The Giant owl (Caligo memnon C. & R. Felder, 1867) is a moth belonging to the Nymphalidae family.
From a systematic point of view it belongs to the Eukaryota Domain, Animalia Kingdom, Sub-Kingdom Eumetazoa, Superphylum Protostomia, Phylum Arthropoda, Subphylum Tracheata, Superclass Hexapoda, Insecta Class, Subclass Pterygota, Endopterygota Cohort, Order Oligoneoptera, Order Epidopidae, Order Epidopata, Heteroneura, Ditrysia Division, Papilionoid Superfamily, Nymphalidae Family and therefore to the Genus Caligo and the Species C. memnon.
The terms are synonymous:
– Pavonia telamonius C. & R. Felder, 1862;
– Caligo telamonius memnon.
Geographical Distribution and Habitat –
The Giant owl is a species that lives in the rain forests and in the secondary forests that go from Mexico to the Amazon rain forest but also present in South America up to Argentina.
The Caligo memnon is a butterfly whose adults have a wingspan generally between 115 and 130 mm, but which can also reach 150 mm.
The wings are mottled in light brown and brown, with alternating colors and the presence of a spot similar to a dark brown eye per wing.
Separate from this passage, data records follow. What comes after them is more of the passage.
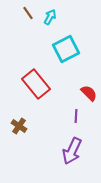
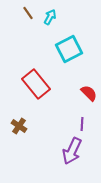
cyan square: moved 3 px right
purple line: moved 6 px right, 8 px down
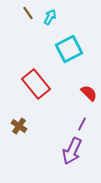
purple line: rotated 24 degrees clockwise
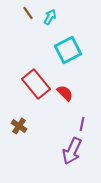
cyan square: moved 1 px left, 1 px down
red semicircle: moved 24 px left
purple line: rotated 16 degrees counterclockwise
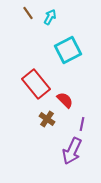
red semicircle: moved 7 px down
brown cross: moved 28 px right, 7 px up
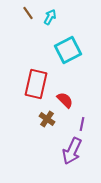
red rectangle: rotated 52 degrees clockwise
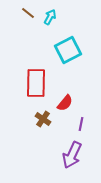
brown line: rotated 16 degrees counterclockwise
red rectangle: moved 1 px up; rotated 12 degrees counterclockwise
red semicircle: moved 3 px down; rotated 84 degrees clockwise
brown cross: moved 4 px left
purple line: moved 1 px left
purple arrow: moved 4 px down
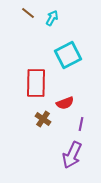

This ocellar spot, which simulates the eye of an owl, known and feared nocturnal bird of prey, carries out the task of keeping any predators away.
Aptitude and biological cycle –
The larvae of the Caligo memnon feed mainly on species such as Musa and Heliconia and can represent a problem in areas where bananas are grown. Adults instead feed on the liquids and decomposing substances of fruits of the areas where they live.
Ecological role –
The Giant owl is a moth with twilight habits, so it is possible to see them fly either in the early morning or in the evening.
Their presence is mainly determined by the presence of plants of the genus Musa and Heliconia.
– Wikipedia, the free encyclopedia.
– Russo G., 1976. Agricultural entomology. Special Part. Liguori Editore, Naples.
– Tremblay E., 1997. Applied entomology. Liguori Editore, Naples.